Single by Danielle Bradbery

from the album Danielle Bradbery
- Released: July 16, 2013
- Recorded: 2013
- Genre: Country; country folk;
- Length: 3:29
- Label: Big Machine; Republic Nashville;
- Songwriters: Brett James; Caitlyn Smith; Troy Verges;
- Producer: Brett James

Danielle Bradbery singles chronology
|  | "The Heart of Dixie" (2013) | "Young in America" (2014) |

= The Heart of Dixie (song) =

"The Heart of Dixie" is a song written by Brett James, Troy Verges and Caitlyn Smith, and recorded by American country music artist Danielle Bradbery. It was released on July 16, 2013, as her debut single after being crowned the winner of the fourth season of The Voice, and the lead single of her eponymous debut album Danielle Bradbery.

==Composition==
The song is in the key of G major and has a moderate tempo of 84 beats per minute. The verses are in 7/4 time signature (3+4+3+4) before changing to 4/4 in the chorus

==Critical reception==
Billy Dukes of country music blog Taste of Country gave the song a mixed review, stating that although Bradbery's "natural sweetness" shines in her "admirable" performance, the sixteen-year-old lacks the experience and conviction needed to be a good musical storyteller. Roughstock responded more positively to the song, which contributor Matt Bjorke felt was right "in her element" and left him feeling "excited to hear what she has in store for her full-length debut album". Bjorke lauded the "timeless arrangement" as well as Bradbery's delivery, which he described as having "the confidence of someone... twice her age". Nashville Gab gave the song an A− rating for "[tapping] into what Danielle does best" and highlighting her "effortless" and "authentic" vocals. The blog cited such influences as The Dixie Chicks and Carrie Underwood in declaring "The Heart of Dixie" exemplary of "country-pop at its finest".

==Music video==
The music video was directed by Shane Drake and premiered September 23, 2013. The Music video starts off with Bradbery arriving at the Butterfly Hollow along with her friends. There are scenes where Dixie is packing up her things and hitting the road. Bradbery eventually meets an older Dixie who is the owner of Butterfly Hollow.

==Chart performance==
"The Heart of Dixie" debuted at number 60 on the U.S. Billboard Country Airplay chart for the week of July 27, 2013. As of March 2014, The song has sold 375,000 copies in the US.

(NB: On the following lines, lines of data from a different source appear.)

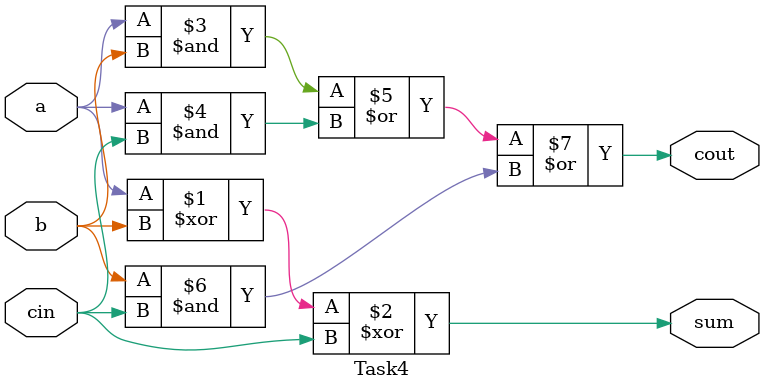
<source format=v>
`timescale 1ns / 1ps


module Task4(
    input a,
    input b,
    input cin,
    output sum,
    output cout
    );
    assign sum = a ^ b ^ cin;
    assign cout = a & b | a & cin | b & cin; 
    
endmodule

</source>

| Chart (2013–2014) | Peak position |
|---|---|
| Canada Country (Billboard) | 46 |
| Canada Hot 100 (Billboard) | 60 |
| US Billboard Hot 100 | 58 |
| US Country Airplay (Billboard) | 12 |
| US Hot Country Songs (Billboard) | 16 |

===Year-end charts===

| Chart (2014) | Position |
|---|---|
| US Country Airplay (Billboard) | 65 |
| US Hot Country Songs (Billboard) | 68 |

==Certifications==

| Region | Certification | Certified units/sales |
| United States (RIAA) | Gold | 500,000^{‡} |
^{‡} Sales+streaming figures based on certification alone.